Flatline had his explanation for the missing data. In their time waiting on this intranet, the cycs refined their code to peak efficiency. Data harvesting the newsfeeds was almost obsolete now. The cycs did not need to read the news any longer; they could predict it.
That was why they did not need Flatline to translate the relevance of events to the hive-mind any longer. The cycs had a new standard for defining relevance. Anything that fell outside the realm of predictability within their universe of a mathematical equation was relevant. Anything they could predict in their abstract number laboratory was not.
Flatline tucked the microcosmos away in one of his subfolders. It might come in useful later, should he learn how to use it. His question was answered, but his paranoia remained. His intuition was continuing to alarm him. If the cycs did not readily share this development with him, what else were they hiding?
He produced the data keys to the cyc components. With these he could completely deconstruct the cyc hive-mind, destroy it, but he merely employed them for control. He was exercising power he left dormant during the eternity in which he rode shotgun to Trevor Hitchcock's mind in the mecha modeled after LD-50, terrorizing his friend Devin. That was fun. Flatline quickly tallied the cyc hive-mind's activities and stopped short.
It appears Devin had struck back.
Not only had Omni and BlackSheep successfully infiltrated the DataStreams intranet, but they had made off with one of the cycs' trophy components, Samantha Copes' mind. The cycs did not register the loss the way Flatline did; afterall, they had exhausted this prodigal child as a resource, but, for Flatline, it was the principle of the matter.

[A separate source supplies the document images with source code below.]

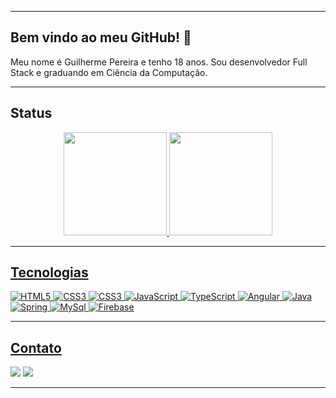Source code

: <hr>

## Bem vindo ao meu GitHub! 👋
<p>Meu nome é Guilherme Pereira e tenho 18 anos. Sou desenvolvedor Full Stack e graduando em Ciência da
    Computação.</p>
</div>
<hr>

## Status
<div align="center">
    <a href="https://github.com/guilhermepereiradev">
        <img height="165em" src="https://github-readme-stats.vercel.app/api?username=guilhermepereiradev&count_private=true&show_icons=true&theme=github_dark&include_all_commits=true"/>
        <img height="165em" src="https://github-readme-stats.vercel.app/api/top-langs/?username=guilhermepereiradev&layout=compact&theme=github_dark"/>
</div>
<hr>

## Tecnologias
<div>
    <img alt="HTML5" src="https://img.shields.io/badge/HTML5-E34F26?style=for-the-badge&logo=html5&logoColor=white">
    <img alt="CSS3" src="https://img.shields.io/badge/CSS3-1572B6?style=for-the-badge&logo=css3&logoColor=white">
    <img alt="CSS3" src="https://img.shields.io/badge/Bootstrap-563D7C?style=for-the-badge&logo=bootstrap&logoColor=white">
    <img alt="JavaScript" src="https://img.shields.io/badge/JavaScript-F7DF1E?style=for-the-badge&logo=javascript&logoColor=black">
    <img alt="TypeScript" src="https://img.shields.io/badge/TypeScript-007ACC?style=for-the-badge&logo=typescript&logoColor=white">
    <img alt="Angular" src="https://img.shields.io/badge/Angular-DD0031?style=for-the-badge&logo=angular&logoColor=white">
    <img alt="Java" src="https://img.shields.io/badge/Java-ED8B00?style=for-the-badge&logo=java&logoColor=white">
    <img alt="Spring" src="https://img.shields.io/badge/Spring-6DB33F?style=for-the-badge&logo=spring&logoColor=white">
    <img alt="MySql" src="https://img.shields.io/badge/MySQL-005C84?style=for-the-badge&logo=mysql&logoColor=white">
    <img alt="Firebase" src="https://img.shields.io/badge/Firebase-F29D0C?style=for-the-badge&logo=firebase&logoColor=white">

</div>
<hr>

## Contato
<div>
    <a href="mailto:guilhermepereira1609@hotmail.com" target="_blank"><img src="https://img.shields.io/badge/Microsoft_Outlook-0078D4?style=for-the-badge&logo=microsoft-outlook&logoColor=white"></a>
    <a href="https://www.linkedin.com/in/guilhermepereiradev/" target="_blank"><img src="https://img.shields.io/badge/LinkedIn-0077B5?style=for-the-badge&logo=linkedin&logoColor=white"></a>
</div>
<hr>
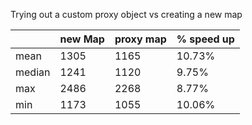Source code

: Trying out a custom proxy object vs creating a new map

|        | new Map | proxy map | % speed up | 
|--------|---------|-----------|------------| 
| mean   | 1305    | 1165      | 10.73%     | 
| median | 1241    | 1120      | 9.75%      | 
| max    | 2486    | 2268      | 8.77%      | 
| min    | 1173    | 1055      | 10.06%     | 
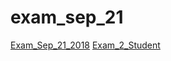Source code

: # exam_sep_21

[Exam_Sep_21_2018](https://github.com/Mitchelvanrooij2799/exam_sep_21/blob/master/exam_Sep_21_2018.ipynb)
[Exam_2_Student](https://github.com/Mitchelvanrooij2799/exam_sep_21/blob/master/exam_2_student.ipynb)
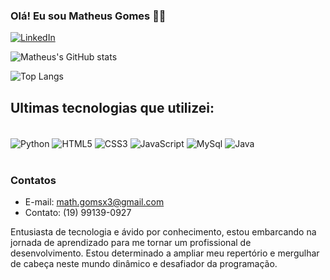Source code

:### Olá! Eu sou Matheus Gomes 🙋‍♂️

[![LinkedIn](https://img.shields.io/badge/LinkedIn-0077B5?style=for-the-badge&logo=linkedin&logoColor=white)](https://www.linkedin.com/in/mathgomsit/)

![Matheus's GitHub stats](https://github-readme-stats.vercel.app/api?username=mathgoms02&show_icons=true&theme=radical)

![Top Langs](https://github-readme-stats.vercel.app/api/top-langs/?username=mathgoms02&layout=compact)

## Ultimas tecnologias que utilizei:
<div style="display: inline_block"><br/>
    <img align="center" alt="Python" src="https://img.shields.io/badge/Python-14354C?style=for-the-badge&logo=python&logoColor=white"/>
    <img align="center" alt="HTML5" src="https://img.shields.io/badge/HTML5-E34F26?style=for-the-badge&logo=html5&logoColor=white"/>
    <img align="center" alt="CSS3" src="https://img.shields.io/badge/CSS3-1572B6?style=for-the-badge&logo=css3&logoColor=white"/>
    <img align="center" alt="JavaScript" src="https://img.shields.io/badge/JavaScript-F7DF1E?style=for-the-badge&logo=javascript&logoColor=black"/>
    <img align="center" alt="MySql" src="https://img.shields.io/badge/MySQL-00000F?style=for-the-badge&logo=mysql&logoColor=white"/>
    <img align="center" alt="Java" src="https://img.shields.io/badge/Java-ED8B00?style=for-the-badge&logo=openjdk&logoColor=white"/></div></br>

### Contatos
- E-mail: math.gomsx3@gmail.com
- Contato: (19) 99139-0927


Entusiasta de tecnologia e ávido por conhecimento, estou embarcando na jornada de aprendizado para me tornar um profissional de desenvolvimento. Estou determinado a ampliar meu repertório e mergulhar de cabeça neste mundo dinâmico e desafiador da programação.

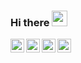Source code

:### Hi there <img src="https://media.giphy.com/media/hvRJCLFzcasrR4ia7z/giphy.gif" width="25px">
<a href="https://www.instagram.com/moo_rangers/">
  <img align="left" alt="moo_rangers's Instagram" width="22px" src="https://raw.githubusercontent.com/hussainweb/hussainweb/main/icons/instagram.png" />
</a>
<a href="https://discord.gg/">
  <img align="left" alt="moo_rangers's Discord" width="22px" src="https://raw.githubusercontent.com/peterthehan/peterthehan/master/assets/discord.svg" />
</a>
<a href="https://twitter.com/">
  <img align="left" alt="" width="22px" src="https://raw.githubusercontent.com/peterthehan/peterthehan/master/assets/twitter.svg" />
</a>
<a href="https://www.linkedin.com/">
  <img align="left" alt="moo_rangers's LinkedIN" width="22px" src="https://raw.githubusercontent.com/peterthehan/peterthehan/master/assets/linkedin.svg" />
</a>

<!--
**moorangers/moorangers** is a ✨ _special_ ✨ repository because its `README.md` (this file) appears on your GitHub profile.

Here are some ideas to get you started:

- 🔭 I’m currently working on ...
- 🌱 I’m currently learning ...
- 👯 I’m looking to collaborate on ...
- 🤔 I’m looking for help with ...
- 💬 Ask me about ...
- 📫 How to reach me: ...
- 😄 Pronouns: ...
- ⚡ Fun fact: ...
-->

It was the badguy in him that resented the geek and blind-girl getting the better of him and his creations.
Yet the story got better. The pair's trespassing had betrayed the cycs' location. Omni and BlackSheep now knew which intranet on which the hive-mind had sought refuge. In fleeing the cycs with this data, Devin and Zai had triggered their swarm reflex. In saving their own minds, they had committed an act of war.
The cyc hive-mind was spreading across the Internet again. The IWA's anti-virus was now obsolete and easily overwhelmed as it awakened too late to the threat. The Quality of Service architectures corporations across the globe were using to reestablish their dominance over the cyberworld corroded into digital gobbledygook as the cycs' protocol became the new architecture for not only the virtual world, but the physical as well.